This is a guest post from Alex Engler. Alex is a Data Scientist at the Urban Institute and teaches Data Science and Data Visualization classes at Georgetown University and Johns Hopkins University. Follow him on Twitter @AlexCEngler.
If you haven’t come around yet, it’s past time: Data ethics is really important.
A quick glance at recent ethical dilemmas is telling. Troubling instances of the mosaic effect — in which different anonymized datasets are combined to reveal unintended details — include the tracking of celebrity cab trips and the identification of Netflix user profiles. It is also difficult to remain unconcerned with the tremendous influence wielded by corporations and their massive data stores, most notoriously embodied by Facebook’s secret psychological experiments. And new issues are emerging all the time. I dare you to read MIT’s recent article on why we must train self-driving cars to kill without letting out a disquieted “Huh.”
Given these developments, I was elated to see Data Science DC — graciously hosted by the Pew Research Center’s new data science team — put together a fantastic event on socially responsible data science. The two speakers, Mike Williams and Lisa Singh, offered compelling and complementary perspectives on how critical and difficult the modern ethical considerations of data are.
Mike Williams is a research engineer at Fast Forward Labs with a PhD in astrophysics from Oxford University (he professes his PhD is ‘no big deal’). Dr. Williams argued that supervised learning can, and is even very likely to, perpetuate systemic biases. His illustration of this concept is persuasive, so allow me to paraphrase:
A common service offered by social media analytics companies is the identification of dissatisfied consumers using Twitter and similar sites. These customers can then be targeted and placated with special treatment, aiming to reduce rates of customer loss, or churn. In order to identify dissatisfied customers, companies build algorithmic sentiment analysis systems that work best on clear and unambiguous statements of negativity about the relevant product or service.
Ok, what’s the problem? Well, it turns out that this does not treat all customers equally, as men are far more likely than women to express strong negative statements on the Internet. And thus without any specific intent of the data scientists involved, a new algorithm is deployed that disproportionately benefits men. For more, see Mike’s slides.
While this effect might be negligible in some individual applications (say a discount from an online retailor), if applied in hundreds or thousands of algorithms, this aggregate effect can become quite significant. It is also easy to imagine how algorithms that determine credit worthiness or instead predict employee performance might have more dire consequences.
Lisa Singh, Director of Graduate Studies at the Computer Science Department of Georgetown University, adds another dimension of data ethics to consider. Her talk focused on how public online personal information is exposed and easily aggregated across multiple websites. Using only a few known variables (like name and city location), relatively simple web scraping and analytical methods can probabilistically combine information about individuals from Facebook, Twitter, LinkedIn, FourSquare, Instragram, etc. It is too easy using even the most straightforward approaches, says Dr. Singh, to learn valuable personal information.
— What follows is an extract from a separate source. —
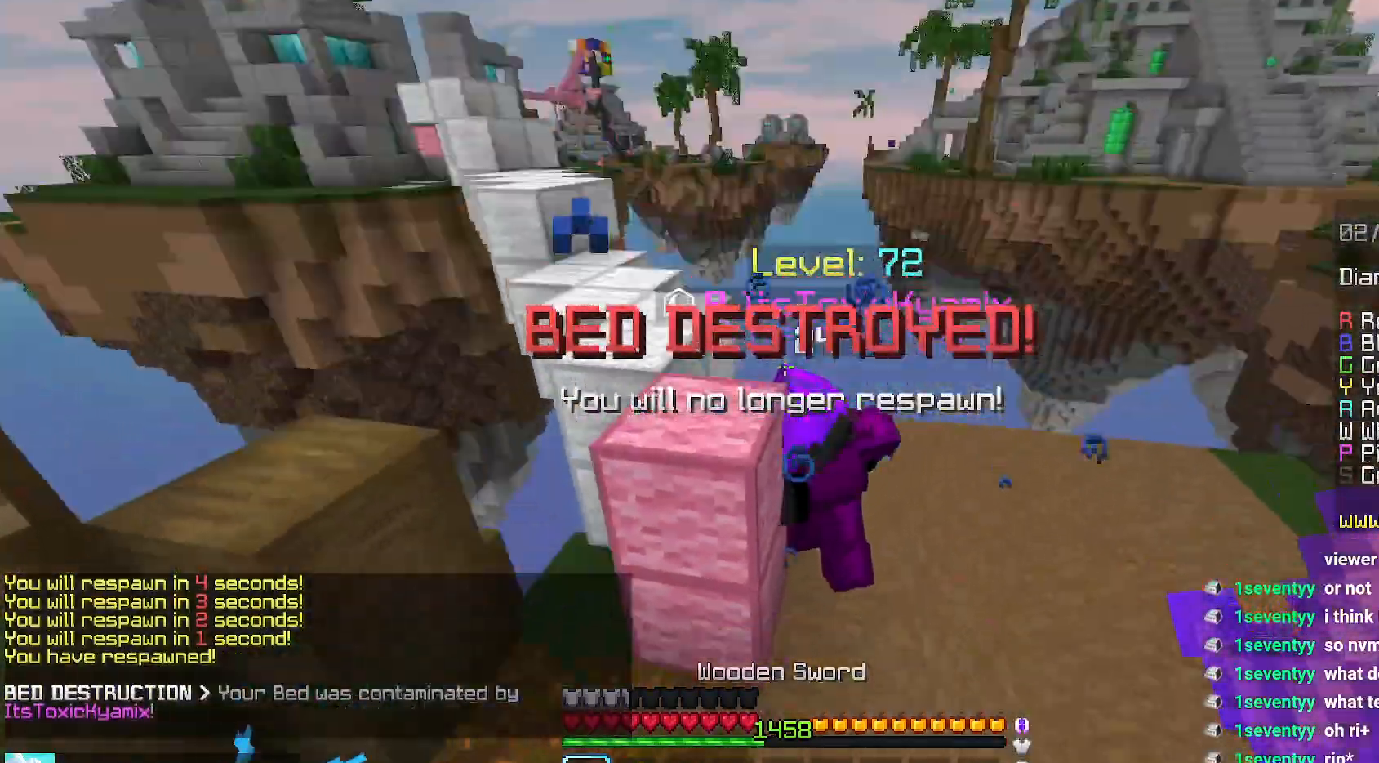
{"keys": ["right", "up"], "mouse": ["left"], "events": [[34, "left", "down"], [84, "left", "up"], [134, "space", "up"], [167, "up", "up"], [284, "right", "down"], [467, "up", "down"]]}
It may be too easy to shake off this concern, since this is information we make public somewhat consciously. But even if shockingly well-targeted advertisements don’t worry you, then identity theft and financial fraud should instead give you pause. You can find links to her papers’ on this subject on her website — oh, and I should mention on her behalf that Georgetown’s Computer Science graduate program is expanding (bias disclaimer: I teach in the public policy school at Georgetown).
During his talk, Dr. Williams reminded us that by design, data science methods can be deeply nebulous, predicting the future with historical data inevitably biased in some way. Then our models are applied at a scale we can’t keep up with and often their output is interpreted by people who understand them even less than we do. Speaking at the recent Data Science Education Conference, White House Chief Data Scientist DJ Patil argued that data scientists are “force multipliers,” with the decisions we make echoed through hundreds or even thousands of actors.
He’s right, and we as a community need to more responsibly own up to our influence.